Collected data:
########################################

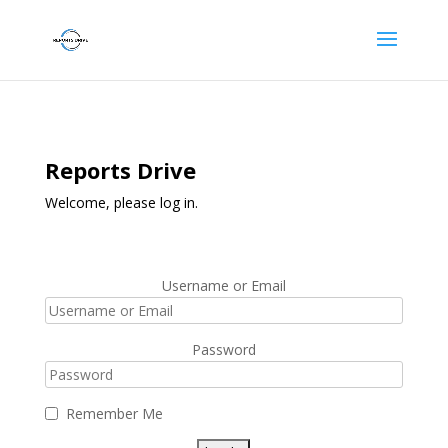
Reports Drive
Welcome, please log in.
Username or Email
Password
Remember Me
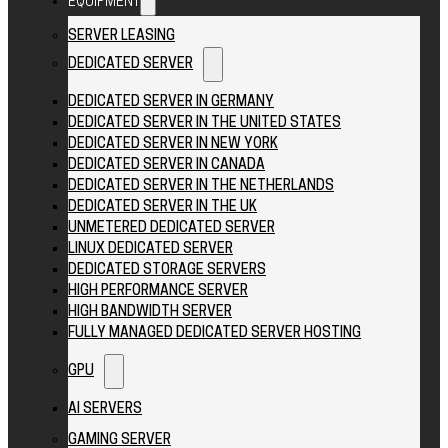
EQUIPMENT
SERVER LEASING
DEDICATED SERVER
DEDICATED SERVER IN GERMANY
DEDICATED SERVER IN THE UNITED STATES
DEDICATED SERVER IN NEW YORK
DEDICATED SERVER IN CANADA
DEDICATED SERVER IN THE NETHERLANDS
DEDICATED SERVER IN THE UK
UNMETERED DEDICATED SERVER
LINUX DEDICATED SERVER
DEDICATED STORAGE SERVERS
HIGH PERFORMANCE SERVER
HIGH BANDWIDTH SERVER
FULLY MANAGED DEDICATED SERVER HOSTING
GPU
AI SERVERS
GAMING SERVER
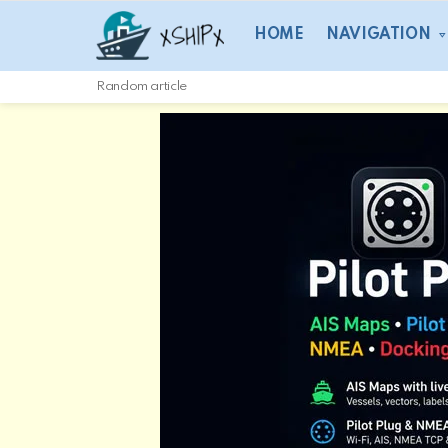
HOME
NAVIGATION
Random article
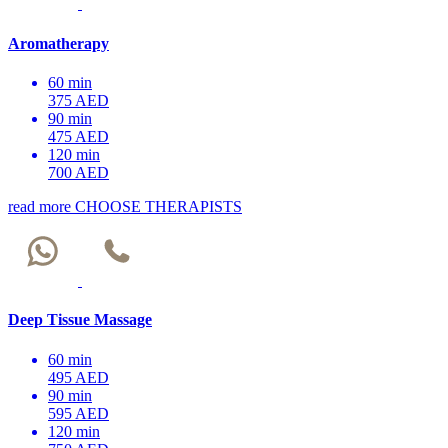
Aromatherapy
60 min
375 AED
90 min
475 AED
120 min
700 AED
read more
CHOOSE THERAPISTS
Deep Tissue Massage
60 min
495 AED
90 min
595 AED
120 min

########################################

### Task objective:
Drop the pictures and set down the data above exactly.

### Task solution:
Reports Drive
Welcome, please log in.
Username or Email
Password
Remember Me
EQUIPMENT
SERVER LEASING
DEDICATED SERVER
DEDICATED SERVER IN GERMANY
DEDICATED SERVER IN THE UNITED STATES
DEDICATED SERVER IN NEW YORK
DEDICATED SERVER IN CANADA
DEDICATED SERVER IN THE NETHERLANDS
DEDICATED SERVER IN THE UK
UNMETERED DEDICATED SERVER
LINUX DEDICATED SERVER
DEDICATED STORAGE SERVERS
HIGH PERFORMANCE SERVER
HIGH BANDWIDTH SERVER
FULLY MANAGED DEDICATED SERVER HOSTING
GPU
AI SERVERS
GAMING SERVER
HOME
NAVIGATION
Random article
Aromatherapy
60 min
375 AED
90 min
475 AED
120 min
700 AED
read more
CHOOSE THERAPISTS
Deep Tissue Massage
60 min
495 AED
90 min
595 AED
120 min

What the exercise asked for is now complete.